Jørgen Schyberg, Product Manager at the National Library of Norway
«The Core Model is a gift for anyone who wants to deliver digital services that work for the users. It has been a part of my toolbox for over ten years and is still among the methods I use the most.»
Stine Camilla Bjerkestrand, communications director in the Norwegian Directorate for e-Health.
«I’ve been smitten with the Core Model ever since I first heard about it back in 2013. It is a brilliant method for identifying the most important pages on your website and getting alignment across your organization on the user-focused purpose of those pages and how they help your organization meet its goals. Plus, it’s really fun and allows for non-designers to meaningfully participate in design. Without a second thought, buy this book.»
Meghan Casey, author of The Content Strategy Toolkit: Methods, Guidelines, and Templates for Getting Content Right
«The Core Model is the most famous method that nobody knows about. This should be the required reading for everyone who works with design, user experience and customer experience. Start with the content and work backwards towards navigation and interface. Brilliant!»
Jim Kalbach, Chief Evangelist at MURAL and author of The Jobs To Be Done Playbook
«When something is missing in a flow, or I notice it is unclear what is really most important, I always resort to the Core Model. It is useful in so many contexts - and it’s easy to get started using it.»

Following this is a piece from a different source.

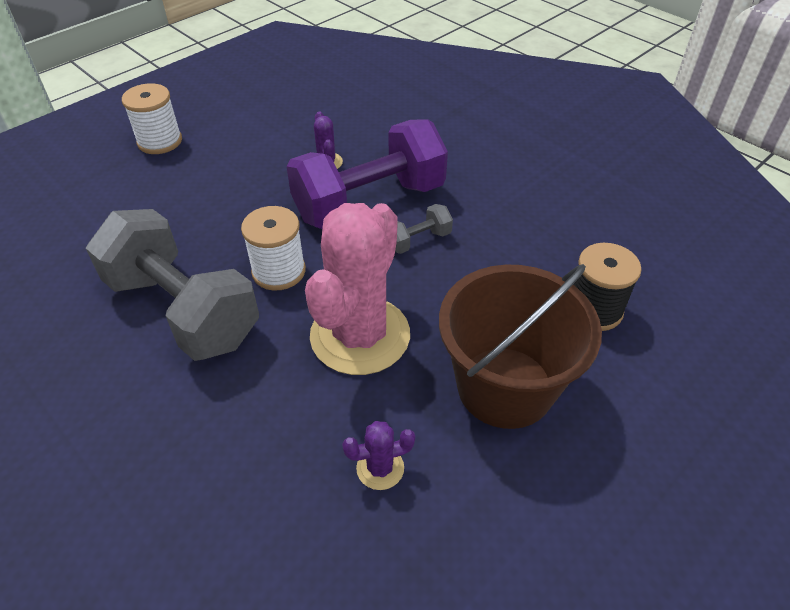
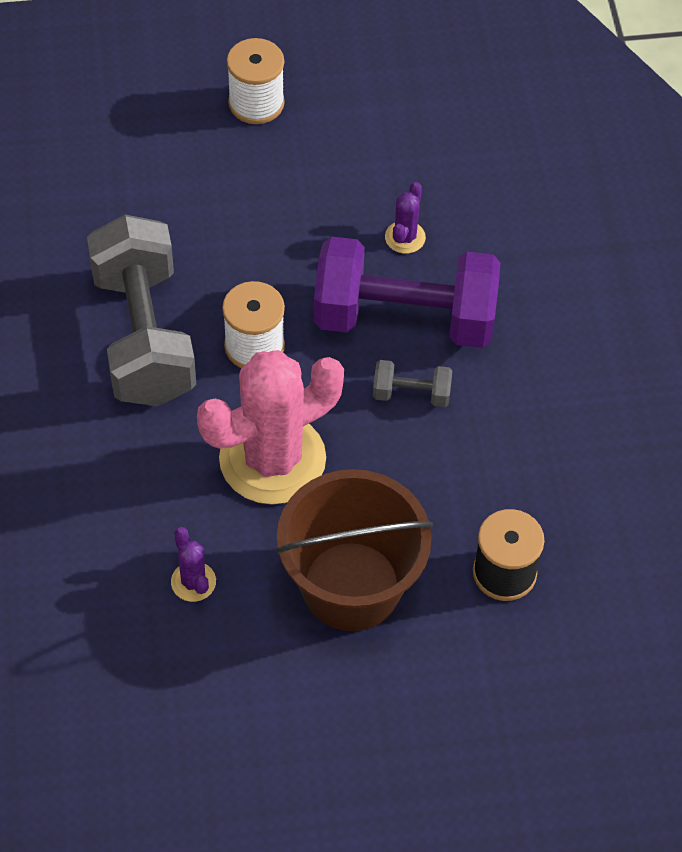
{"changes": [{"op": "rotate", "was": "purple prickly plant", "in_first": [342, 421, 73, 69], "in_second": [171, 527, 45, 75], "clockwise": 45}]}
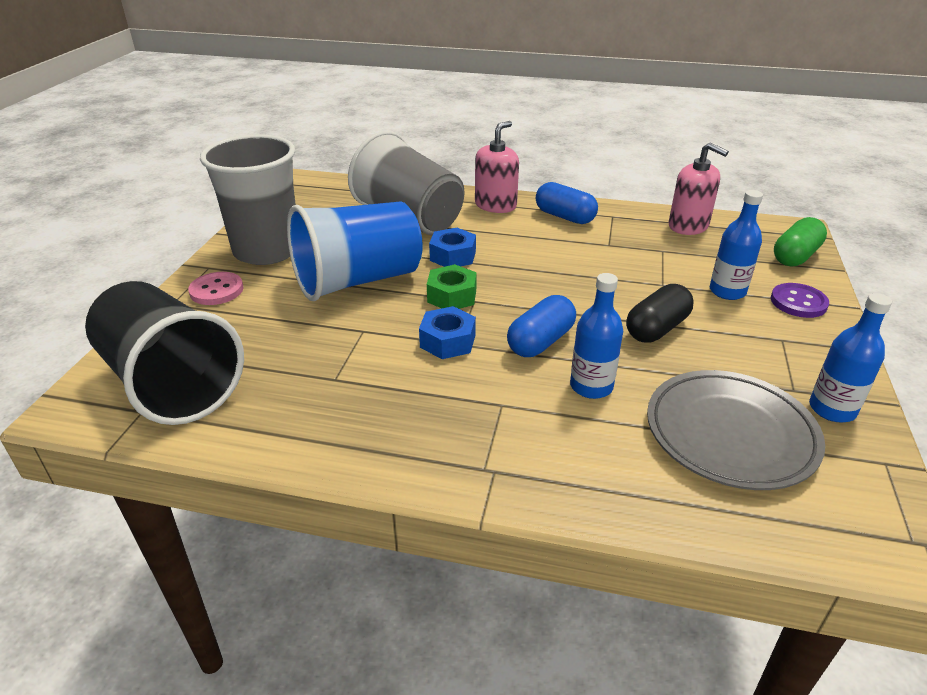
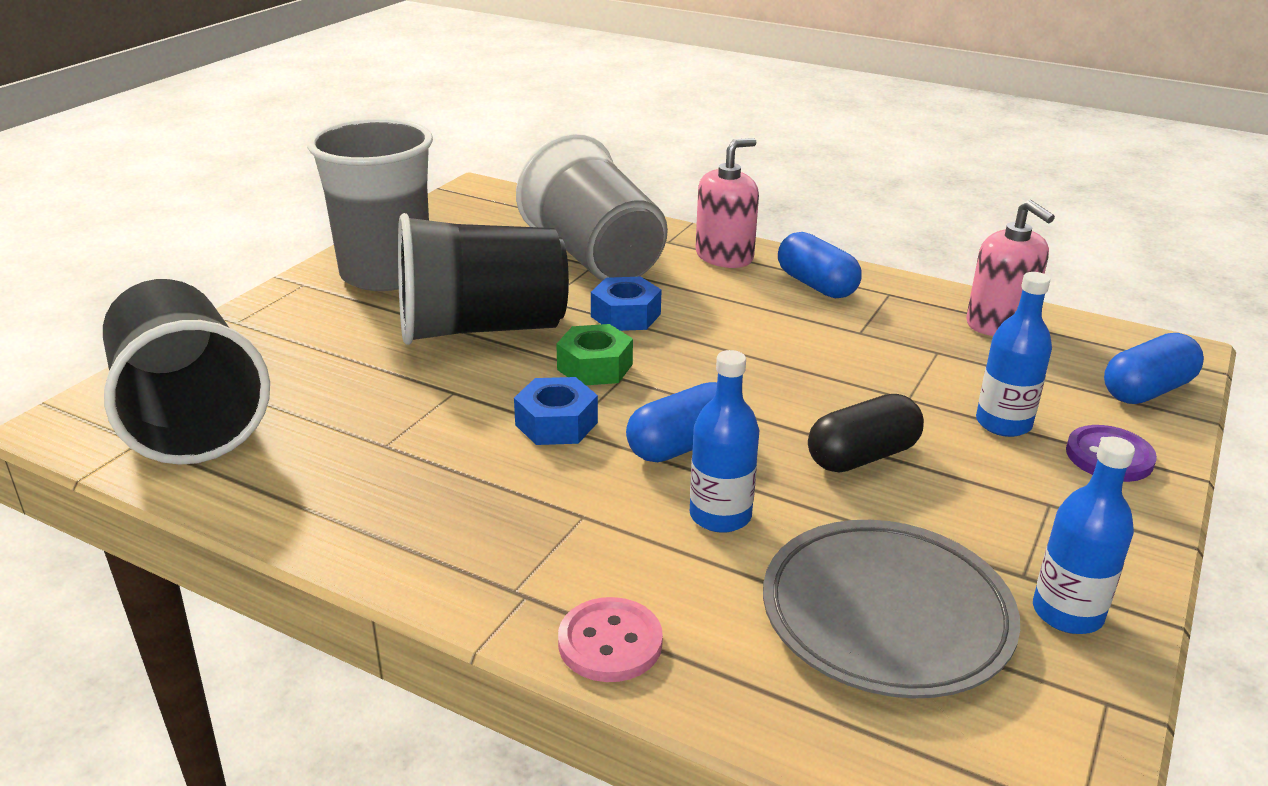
{"changes": [{"op": "move", "was": "rose-pink button", "in_first": [188, 272, 55, 33], "in_second": [558, 597, 105, 85]}, {"op": "recolor", "was": "blue tumbler", "now": "jet-black tumbler", "in_first": [287, 201, 136, 100], "in_second": [398, 213, 171, 132]}, {"op": "recolor", "was": "leaf-green pill shape", "now": "blue pill shape", "in_first": [774, 217, 53, 50], "in_second": [1104, 333, 100, 71]}]}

Ida Aalen, product coach and former Chief Product Officer at Confrere
«If you want a tool for working well with content, where users have the main role but the strategy is never forgotten, where the tasks become concrete and the proposals varied, which can be used alone and with others you have to learn the Core Model!»
Tone Simonnes, intranet editor at the Norwegian Labour and Welfare Administration
«The genious about the Core Model is how simple it is. I never go into a workshop without a core sheet in my bag.»
Ove Dalen, advisor at Netlife Design
«The Core Model is a simple framework for companies to define and solve a problem related to digital user experiences / products. The model is easy to understand and quick to use.»
Lars-Fredrik Forberg, director of Housing Development in Mestergruppen
«The Core Model is the smartest tool you can use when you are working on the most important parts of your product, service or website.»